Question

\(AB_3\) is an interhalogen T-shaped molecule. The number of lone pairs of electrons on A is _________. (Integer answer)

Hint:

For halogens, the formula \(LP = \frac{7 - n}{2}\) where \(n\) is the number of bonds (assuming all halogens) works perfectly. For \(AB_3\), \(LP = \frac{7 - 3}{2} = 2\).

Answer 1

Correct Answer: 2

Step 1: Understanding the Concept:
Interhalogen molecules of the type \(AB_3\) are formed by two different halogens.

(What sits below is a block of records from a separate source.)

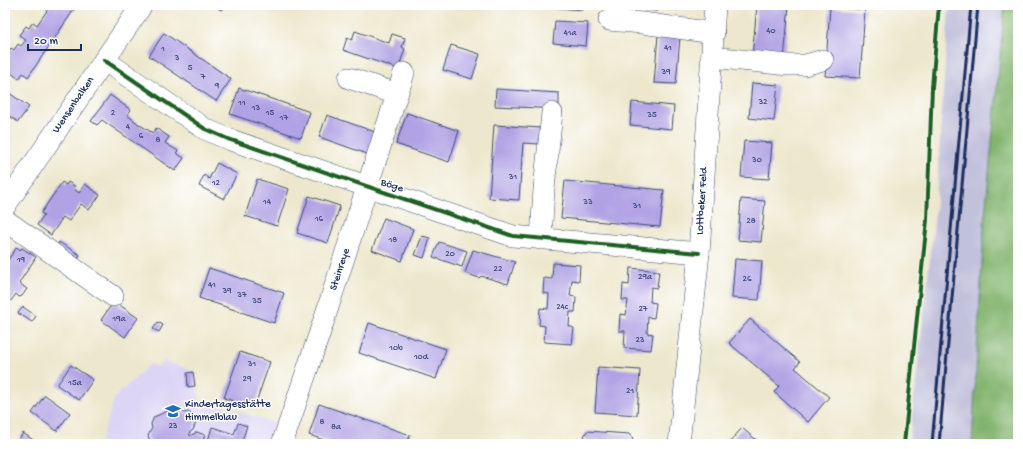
<svg xmlns="http://www.w3.org/2000/svg" width="1023" height="449" font-family="'Gochi Hand',sans-serif">
<style>
.built{fill:#ddd5f6}
.industrial{fill:#c2c1dc}
.forest{fill:#82b46e;stroke:#4e7266}
.building{fill:#b0a2e4}
.lines{fill:none;stroke-linecap:round;stroke-linejoin:round}
.minor-casing{stroke:#3a4b6f;stroke-width:22}
.minor{stroke:#fff;stroke-width:21}
.rail{stroke:#1b2f5e;stroke-width:3}
.cycleway-casing{stroke:#fff;stroke-width:6}
.cycleway{stroke:#1b5e20;stroke-width:4}
.labels{text-anchor:middle;dominant-baseline:central;stroke-width:3;stroke-linejoin:round;paint-order:stroke}
.number-label{font-size:9px;fill:#404c80}
.street-label{font-size:11px;fill:#1b2f5e;stroke:#fff}
.poi-label{font-size:11px;fill:#1b2f5e;stroke:#fff;text-anchor:start}
</style>
<rect width="100%" height="100%" fill="#fff"/>
<filter id="ink" filterUnits="userSpaceOnUse"><feTurbulence type="fractalNoise" baseFrequency=".025" numOctaves="2"/><feDisplacementMap in="SourceGraphic" scale="8" xChannelSelector="R" yChannelSelector="G"/><feConvolveMatrix kernelMatrix="1 2 1 2 8 2 1 2 1" color-interpolation-filters="sRGB"/></filter>
<filter id="wash" filterUnits="userSpaceOnUse"><feTurbulence type="fractalNoise" baseFrequency=".012" numOctaves="4" result="noise"/><feDisplacementMap in="SourceGraphic" scale="16" xChannelSelector="R" yChannelSelector="G"/><feGaussianBlur stdDeviation="0.9" result="paint"/><feColorMatrix in="noise" values="0 0 0 0 0 0 0 0 0 0 0 0 0 0 0 0 0 1.4 0 .05"/><feComposite in="paint" operator="in"/></filter>
<g filter="url(#wash)">
<rect width="100%" height="100%" fill="#ede8cd"/>
<polygon class="built" points="163,361 195,371 200,399 274,423 266,444 99,444 115,397 150,364 158,367"/>
<polygon class="industrial" points="949,5 1005,5 984,226 972,444 909,444 935,214"/>
<polygon class="forest" points="1005,5 1018,5 1018,444 972,444 984,226"/>
<g id="blocks">
<g class="building">
<polygon points="51,5 77,5 28,77 23,73 19,79 6,69 8,66 5,63 5,56 11,48 14,50 18,44 21,46 26,40 19,35 26,26 29,28 33,22 37,25"/>
<polygon points="214,5 224,5 221,10"/>
<polygon points="550,5 583,5 582,10 550,7"/>
<polygon points="634,5 659,5 658,11 633,9"/>
<polygon points="757,5 789,5 784,60 752,57"/>
<polygon points="830,7 865,10 860,78 825,76"/>
<polygon points="555,21 588,23 586,46 553,43"/>
<polygon points="355,31 389,43 392,34 405,38 402,47 405,49 398,69 343,50 347,38 352,40"/>
<polygon points="164,33 231,79 216,101 149,56"/>
<polygon points="658,35 680,37 676,84 654,83"/>
<polygon points="451,45 480,54 472,79 443,70"/>
<polygon points="752,83 778,85 774,121 749,118"/>
<polygon points="239,88 310,112 301,138 230,114"/>
<polygon points="496,89 559,93 559,109 495,106"/>
<polygon points="5,90 29,107 18,122 5,113"/>
<polygon points="110,95 131,110 127,115 140,125 153,133 156,128 169,137 165,143 178,151 176,153 184,158 175,171 102,120 97,125 91,121"/>
<polygon points="632,102 674,106 672,129 630,125"/>
<polygon points="407,113 459,131 449,162 396,144"/>
<polygon points="327,115 378,133 370,155 319,137"/>
<polygon points="494,125 541,128 539,144 523,143 519,200 489,198"/>
<polygon points="744,141 772,143 769,179 741,177"/>
<polygon points="217,163 237,174 224,199 199,186 204,175 209,179"/>
<polygon points="257,179 289,189 277,226 245,216"/>
<polygon points="565,181 664,190 660,227 561,218"/>
<polygon points="62,182 66,185 68,182 76,187 74,189 79,193 85,184 100,195 89,210 81,204 69,221 63,217 51,235 37,225 44,215 41,213"/>
<polygon points="309,196 340,206 328,243 297,233"/>
<polygon points="741,199 765,201 761,242 738,240"/>
<polygon points="384,218 413,229 402,261 372,250"/>
<polygon points="422,236 430,238 424,258 415,255"/>
<polygon points="59,242 80,255 75,263 55,249"/>
<polygon points="439,242 467,251 462,267 433,257"/>
<polygon points="17,247 20,250 22,248 36,257 19,283 27,289 22,296 19,297 16,294 10,302 5,299 5,264"/>
<polygon points="473,250 515,262 508,284 481,276 479,278 465,273"/>
<polygon points="735,259 762,261 759,300 732,298"/>
<polygon points="553,263 580,265 579,281 572,280 570,296 576,297 575,312 570,312 569,326 574,328 572,344 544,342 545,326 539,325 540,308 548,309 549,294 543,293 544,278 552,279"/>
<polygon points="209,268 284,293 274,323 199,298"/>
<polygon points="630,268 659,271 657,288 651,287 650,302 656,303 654,318 648,317 647,333 653,334 651,350 624,348 625,331 619,331 620,314 626,315 628,300 622,300 623,284 629,285"/>
<polygon points="114,301 138,318 125,337 101,320"/>
<polygon points="23,307 36,316 32,322 18,313"/>
<polygon points="750,319 800,362 795,368 829,397 808,422 774,392 779,386 729,343"/>
<polygon points="158,322 163,325 159,332 153,329"/>
<polygon points="369,323 446,349 436,379 359,353"/>
<polygon points="240,352 270,362 254,408 224,398"/>
<polygon points="71,365 93,380 79,400 57,385"/>
<polygon points="598,367 640,370 637,415 595,412"/>
<polygon points="193,372 195,386 188,387 187,373"/>
<polygon points="45,395 70,413 57,431 32,413"/>
<polygon points="319,404 410,435 407,444 336,444 309,435"/>
<polygon points="174,408 181,410 184,413 188,412 193,415 196,422 193,430 189,433 190,436 197,432 205,435 201,444 152,444 151,443 148,436 152,428 151,424 154,417"/>
<polygon points="238,423 247,426 241,444 207,444 212,427 234,434"/>
<polygon points="742,428 761,444 728,444"/>
<polygon points="587,431 629,434 633,439 629,444 584,444 586,442 586,438 584,436"/>
<polygon points="23,433 39,444 16,444"/>
</g>
</g>
</g>
<g filter="url(#ink)">
<use href="#blocks" fill-opacity="0" stroke="#3a4b6f" stroke-width="1"/>
<g class="lines">
<defs>
<g id="minor">
<polyline points="609,20 642,23 714,33"/>
<polyline points="712,57 788,65 805,65 823,60"/>
<polyline points="104,60 205,129 228,139 513,236 699,253"/>
<polyline points="349,78 397,94"/>
<path id="s1" d="M5 206 142 5"/>
<polyline points="5,220 113,296"/>
<polyline points="541,239 544,189 552,113"/>
<path id="s2" d="M282 444 322 326 404 73"/>
<path id="s3" d="M679 444 699 253 715 5"/>
</g>
</defs>
<use href="#minor" class="minor-casing"/>
<use href="#minor" class="minor"/>
<g class="rail">
<polyline points="932,444 971,5"/>
<polyline points="939,444 978,5"/>
</g>
<defs>
<g id="cycleway">
<polyline points="104,60 205,129 228,139 513,236 699,253"/>
<polyline points="904,444 927,220 932,87 939,5"/>
</g>
</defs>
<use href="#cycleway" class="cycleway-casing"/>
<use href="#cycleway" class="cycleway"/>
</g>
</g>
<defs>
<symbol id="school-bare" viewBox="-9 -9 18 18"><path d="M0-5L7-2L0 1L-7-2ZM-4 1L0 2.5L4 1V4Q0 6-4 4Z" fill="#1f6fb2" stroke="#fff" stroke-width="2.5" paint-order="stroke"/></symbol>
</defs>
<g fill-rule="evenodd">
<use href="#school-bare" x="162" y="400" width="22" height="22"/>
</g>
<g class="labels">
<g class="number-label">
<text x="771" y="31">40</text>
<text x="570" y="33">41a</text>
<text x="668" y="48">41</text>
<text x="163" y="49">1</text>
<text x="177" y="58">3</text>
<text x="190" y="68">5</text>
<text x="666" y="72">39</text>
<text x="203" y="77">7</text>
<text x="217" y="86">9</text>
<text x="763" y="102">32</text>
<text x="242" y="103">11</text>
<text x="256" y="108">13</text>
<text x="113" y="113">2</text>
<text x="270" y="113">15</text>
<text x="652" y="115">35</text>
<text x="284" y="118">17</text>
<text x="128" y="127">4</text>
<text x="141" y="136">6</text>
<text x="158" y="140">8</text>
<text x="757" y="160">30</text>
<text x="513" y="177">31</text>
<text x="216" y="183">12</text>
<text x="267" y="202">14</text>
<text x="588" y="202">33</text>
<text x="637" y="206">31</text>
<text x="319" y="219">16</text>
<text x="751" y="221">28</text>
<text x="393" y="240">18</text>
<text x="450" y="254">20</text>
<text x="21" y="260">19</text>
<text x="498" y="269">22</text>
<text x="645" y="277">29a</text>
<text x="747" y="279">26</text>
<text x="212" y="285">41</text>
<text x="227" y="291">39</text>
<text x="242" y="295">37</text>
<text x="257" y="301">35</text>
<text x="562" y="307">24c</text>
<text x="643" y="309">27</text>
<text x="119" y="319">19a</text>
<text x="640" y="340">23</text>
<text x="396" y="348">10b</text>
<text x="421" y="357">10d</text>
<text x="252" y="364">31</text>
<text x="247" y="379">29</text>
<text x="75" y="383">15a</text>
<text x="630" y="391">21</text>
<text x="322" y="422">8</text>
<text x="173" y="426">23</text>
<text x="336" y="427">8a</text>
</g>
<g class="street-label">
<text stroke="none"><textPath href="#s1" startOffset="122">Wensenbalken</textPath></text>
<text transform="translate(392 186) rotate(18)">Böge</text>
<text stroke="none"><textPath href="#s3" startOffset="244">Lottbeker Feld</textPath></text>
<text stroke="none"><textPath href="#s2" startOffset="184">Steinreye</textPath></text>
</g>
<g class="poi-label">
<text x="185" y="405">Kindertagesstätte<tspan x="185" dy="13">Himmelblau</tspan></text>
</g>
</g>
<rect width="1023" height="449" fill="none" stroke="#fff" stroke-width="20"/>
<path d="M28 44v6h53v-6" fill="none" stroke="#1b2f5e" stroke-width="2"/>
<text x="34" y="44" font-size="12" fill="#1b2f5e" stroke="#ffffff" stroke-width="3" paint-order="stroke">20 m</text>
</svg>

The geometry and shape are determined by the VSEPR (Valence Shell Electron Pair Repulsion) theory based on the total number of electron pairs around the central atom \(A\).
Step 2: Key Formula or Approach:
Steric Number = \(\frac{1}{2} [\text{Valence } e^- \text{ on central atom} + \text{Monovalent atoms} - \text{Charge}]\)
Step 3: Detailed Explanation:
1. Central atom \(A\) is a halogen, which has 7 valence electrons.
2. In \(AB_3\), there are 3 monovalent \(B\) atoms bonded to \(A\).
3. Total valence electrons involved = 7 (from \(A\)) + 3 (from bonds) = 10 electrons (or 5 pairs).
4. Steric Number = 5. This corresponds to a trigonal bipyramidal (\(sp^3d\)) hybridization.
5. Out of the 5 electron pairs, 3 are bond pairs (BPs) with atoms \(B\).
6. Number of Lone Pairs (LPs) = \(\text{Steric Number} - \text{Bond Pairs} = 5 - 3 = 2\).
7. According to VSEPR, 2 LPs and 3 BPs result in a "T-shaped" geometry to minimize repulsion.
Step 4: Final Answer:
The number of lone pairs on the central atom \(A\) is 2.